The third edition of the “Mirkaz ABalad AlAmeen”, a leading platform for exchanging opportunities in Makkah, will kick off on Sunday, under the theme “Makkah Inspires the World.”

The platform, organized by the Holy Makkah Municipality, will feature 15 exceptional Ramadan evenings focused on dialogue, knowledge exchange, and cross-sector engagement.

Makkah Mayor Musad Aldaood said the platform redefines development from Makkah, where faith meets inspiration and values are transformed into a comprehensive civilizational experience.

He noted that the initiative reflects the ambitions of Saudi Vision 2030 and showcases Makkah to the world as a living model of creativity, leadership, and innovation.

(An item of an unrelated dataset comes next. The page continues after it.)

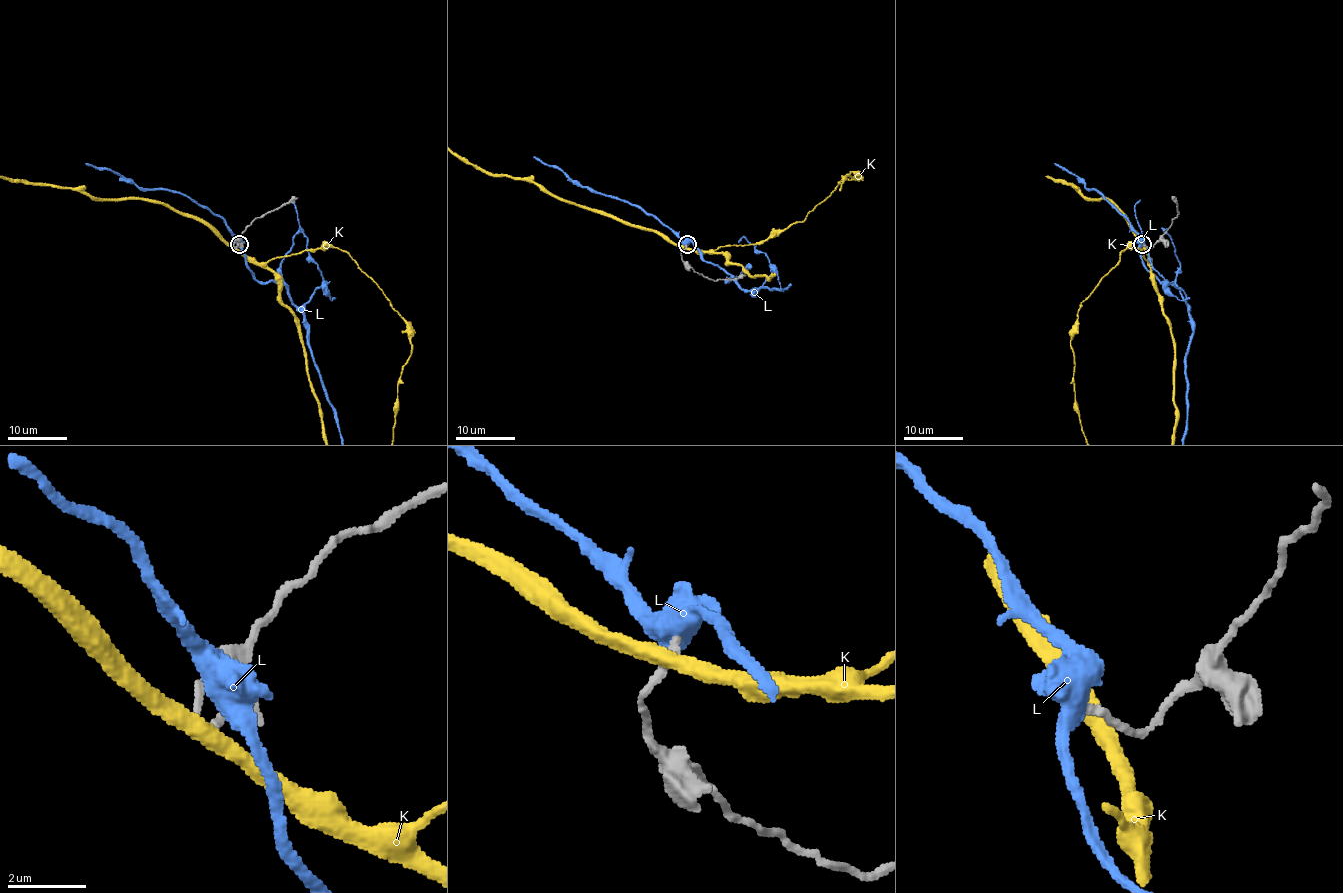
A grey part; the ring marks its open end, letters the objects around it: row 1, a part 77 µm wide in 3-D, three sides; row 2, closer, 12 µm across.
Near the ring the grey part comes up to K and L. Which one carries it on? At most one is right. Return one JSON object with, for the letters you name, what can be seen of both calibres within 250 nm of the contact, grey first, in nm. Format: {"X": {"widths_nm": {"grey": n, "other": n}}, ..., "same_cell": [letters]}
{"L": {"widths_nm": {"grey": 200, "other": 550}}, "same_cell": ["L"]}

The upcoming edition will host more than 65 speakers, including executive leaders and decision-makers from across all three sectors, alongside futurists, entrepreneurs, and leading voices in culture and inspiration from artists, writers, media professionals, and innovators.

The program targets 12 key sectors: technology and digital transformation, financial investment, communications and media, real estate development, transport and logistics, banking services, youth and sports, tourism and culture, hospitality and catering, Hajj and Umrah, the third sector, and healthcare.